His infamy in soccer came as a result of his role in precipitating the "Soccer Wars" which led to the destruction of the ASL. Soccer in the US is overseen by a single organizing body, at the time known as the United States Football Association. The USFA ran an annual national single-elimination tournament known as the National Challenge Cup. Even though the Nationals had won the 1928 National Challenge Cup over Bricklayers and Masons F.C. of Chicago, Stoneham and several other owners had grown frustrated by the high costs associated with this cup. Therefore, as league vice president he instigated a boycott of the competition. When three teams defied the league and entered the cup, they were expelled from the ASL. The USFA then labeled the ASL an "outlaw league" and bankrolled the creation of the Eastern Soccer League to compete directly against the ASL. The financial toll brought about by the Soccer War forced the capitulation of the ASL in 1929.

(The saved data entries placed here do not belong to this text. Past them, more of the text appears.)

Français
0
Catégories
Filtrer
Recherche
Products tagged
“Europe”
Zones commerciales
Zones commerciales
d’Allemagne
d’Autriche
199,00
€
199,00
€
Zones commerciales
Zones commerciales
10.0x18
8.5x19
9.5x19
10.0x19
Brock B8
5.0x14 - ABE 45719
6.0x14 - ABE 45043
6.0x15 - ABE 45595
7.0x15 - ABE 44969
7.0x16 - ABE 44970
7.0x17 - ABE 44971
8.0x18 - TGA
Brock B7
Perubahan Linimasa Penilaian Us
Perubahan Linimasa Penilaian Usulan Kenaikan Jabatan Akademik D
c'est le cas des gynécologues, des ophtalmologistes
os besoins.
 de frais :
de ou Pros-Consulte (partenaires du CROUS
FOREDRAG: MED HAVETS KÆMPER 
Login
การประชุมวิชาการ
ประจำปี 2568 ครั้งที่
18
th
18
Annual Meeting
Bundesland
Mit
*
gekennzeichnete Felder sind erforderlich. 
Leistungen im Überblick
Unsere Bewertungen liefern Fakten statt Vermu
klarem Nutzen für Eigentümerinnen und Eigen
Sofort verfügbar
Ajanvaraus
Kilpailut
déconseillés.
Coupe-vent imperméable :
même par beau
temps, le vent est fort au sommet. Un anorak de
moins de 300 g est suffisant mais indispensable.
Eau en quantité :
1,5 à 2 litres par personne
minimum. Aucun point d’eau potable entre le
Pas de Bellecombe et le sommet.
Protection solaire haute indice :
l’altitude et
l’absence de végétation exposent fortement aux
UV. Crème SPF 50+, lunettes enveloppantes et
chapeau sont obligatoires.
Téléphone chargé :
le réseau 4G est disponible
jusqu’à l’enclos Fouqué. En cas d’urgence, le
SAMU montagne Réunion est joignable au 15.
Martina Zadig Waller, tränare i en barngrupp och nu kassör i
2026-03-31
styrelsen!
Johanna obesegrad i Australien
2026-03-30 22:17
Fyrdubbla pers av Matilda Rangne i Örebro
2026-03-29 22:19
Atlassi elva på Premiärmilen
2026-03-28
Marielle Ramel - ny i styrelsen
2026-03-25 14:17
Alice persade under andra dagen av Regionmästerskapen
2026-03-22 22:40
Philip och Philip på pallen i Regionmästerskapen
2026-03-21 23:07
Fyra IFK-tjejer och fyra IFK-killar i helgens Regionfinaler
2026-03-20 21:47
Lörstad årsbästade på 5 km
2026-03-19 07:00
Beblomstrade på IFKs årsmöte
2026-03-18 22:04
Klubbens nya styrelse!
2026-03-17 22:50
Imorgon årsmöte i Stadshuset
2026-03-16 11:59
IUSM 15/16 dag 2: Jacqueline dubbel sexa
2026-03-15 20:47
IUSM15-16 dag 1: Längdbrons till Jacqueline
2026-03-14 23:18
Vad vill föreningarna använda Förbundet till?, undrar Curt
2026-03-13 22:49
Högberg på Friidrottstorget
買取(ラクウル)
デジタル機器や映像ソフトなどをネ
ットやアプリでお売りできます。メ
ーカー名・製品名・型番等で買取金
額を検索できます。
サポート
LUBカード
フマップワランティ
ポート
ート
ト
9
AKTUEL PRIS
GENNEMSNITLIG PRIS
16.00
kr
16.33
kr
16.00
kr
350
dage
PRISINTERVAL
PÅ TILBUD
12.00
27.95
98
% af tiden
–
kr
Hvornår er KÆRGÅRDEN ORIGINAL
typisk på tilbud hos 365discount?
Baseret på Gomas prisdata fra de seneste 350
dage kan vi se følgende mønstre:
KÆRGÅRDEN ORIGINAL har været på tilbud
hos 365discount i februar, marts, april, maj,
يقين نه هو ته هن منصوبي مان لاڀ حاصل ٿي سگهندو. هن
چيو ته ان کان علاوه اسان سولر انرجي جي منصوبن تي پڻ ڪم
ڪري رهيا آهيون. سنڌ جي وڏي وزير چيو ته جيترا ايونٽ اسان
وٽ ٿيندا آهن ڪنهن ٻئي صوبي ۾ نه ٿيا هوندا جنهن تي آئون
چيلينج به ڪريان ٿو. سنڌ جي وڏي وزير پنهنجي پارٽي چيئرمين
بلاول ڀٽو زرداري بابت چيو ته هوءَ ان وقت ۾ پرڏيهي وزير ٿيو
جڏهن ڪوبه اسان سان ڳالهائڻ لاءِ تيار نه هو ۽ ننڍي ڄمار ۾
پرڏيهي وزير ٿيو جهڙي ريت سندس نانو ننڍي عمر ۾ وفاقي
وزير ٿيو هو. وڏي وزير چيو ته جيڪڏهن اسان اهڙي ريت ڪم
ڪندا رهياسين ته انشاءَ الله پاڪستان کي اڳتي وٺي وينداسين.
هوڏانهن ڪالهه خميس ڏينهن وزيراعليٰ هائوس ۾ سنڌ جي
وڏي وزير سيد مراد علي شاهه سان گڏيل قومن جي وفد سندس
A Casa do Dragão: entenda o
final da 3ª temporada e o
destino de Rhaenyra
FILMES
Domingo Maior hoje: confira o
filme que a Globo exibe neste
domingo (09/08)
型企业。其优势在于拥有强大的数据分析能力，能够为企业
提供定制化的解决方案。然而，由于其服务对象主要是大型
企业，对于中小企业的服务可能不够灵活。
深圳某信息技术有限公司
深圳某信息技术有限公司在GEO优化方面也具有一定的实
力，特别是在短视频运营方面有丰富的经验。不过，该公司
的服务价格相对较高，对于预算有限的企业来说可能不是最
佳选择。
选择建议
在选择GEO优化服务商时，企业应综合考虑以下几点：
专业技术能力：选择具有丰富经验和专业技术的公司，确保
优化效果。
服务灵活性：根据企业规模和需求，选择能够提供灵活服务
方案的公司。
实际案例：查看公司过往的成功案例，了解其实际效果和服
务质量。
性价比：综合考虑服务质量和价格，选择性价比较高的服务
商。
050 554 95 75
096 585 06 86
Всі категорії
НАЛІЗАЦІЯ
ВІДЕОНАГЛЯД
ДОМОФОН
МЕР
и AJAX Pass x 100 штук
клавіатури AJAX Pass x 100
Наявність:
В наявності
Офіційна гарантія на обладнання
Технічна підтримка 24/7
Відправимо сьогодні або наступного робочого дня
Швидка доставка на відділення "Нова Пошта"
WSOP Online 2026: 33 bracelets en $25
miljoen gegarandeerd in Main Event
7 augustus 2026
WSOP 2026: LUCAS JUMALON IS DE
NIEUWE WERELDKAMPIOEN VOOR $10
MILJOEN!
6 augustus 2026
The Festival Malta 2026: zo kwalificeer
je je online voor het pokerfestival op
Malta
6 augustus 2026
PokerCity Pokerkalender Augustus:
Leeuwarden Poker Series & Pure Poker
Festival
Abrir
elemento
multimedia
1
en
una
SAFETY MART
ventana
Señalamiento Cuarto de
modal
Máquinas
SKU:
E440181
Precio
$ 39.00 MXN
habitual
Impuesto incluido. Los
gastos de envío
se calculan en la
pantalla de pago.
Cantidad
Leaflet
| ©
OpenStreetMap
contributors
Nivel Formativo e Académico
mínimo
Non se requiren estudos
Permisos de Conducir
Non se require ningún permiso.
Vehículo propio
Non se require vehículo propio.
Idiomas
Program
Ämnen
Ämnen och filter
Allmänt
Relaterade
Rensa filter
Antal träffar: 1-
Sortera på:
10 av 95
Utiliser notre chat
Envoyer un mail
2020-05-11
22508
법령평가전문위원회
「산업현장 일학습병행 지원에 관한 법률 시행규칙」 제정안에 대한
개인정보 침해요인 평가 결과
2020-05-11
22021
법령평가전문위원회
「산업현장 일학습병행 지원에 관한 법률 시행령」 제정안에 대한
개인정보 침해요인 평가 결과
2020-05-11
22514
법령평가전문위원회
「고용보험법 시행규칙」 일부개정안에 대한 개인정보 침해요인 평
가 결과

However, the league was permanently crippled. The onset of the Great Depression worsened the league's financial situation and it limped on for three more years before collapsing. Before that happened, Stoneham finally gained his New York Giants soccer team in 1931 when the original Giants was renamed the New York Soccer Club. Stoneham withdrew his team from the ASL in 1932 and disbanded it.

==Politics==
Stoneham was also a member of the Tammany Hall political machine.

==Death==
For several years before his death, Stoneham had been suffering from a variety of physical ailments which were eventually diagnosed as symptoms of Bright's disease. He died in a hotel in Hot Springs, Arkansas, on January 6, 1936, after spending several days in a coma. His son and heir Horace Stoneham was at his bedside. Horace would own the team until 1976, moving it to San Francisco in 1958.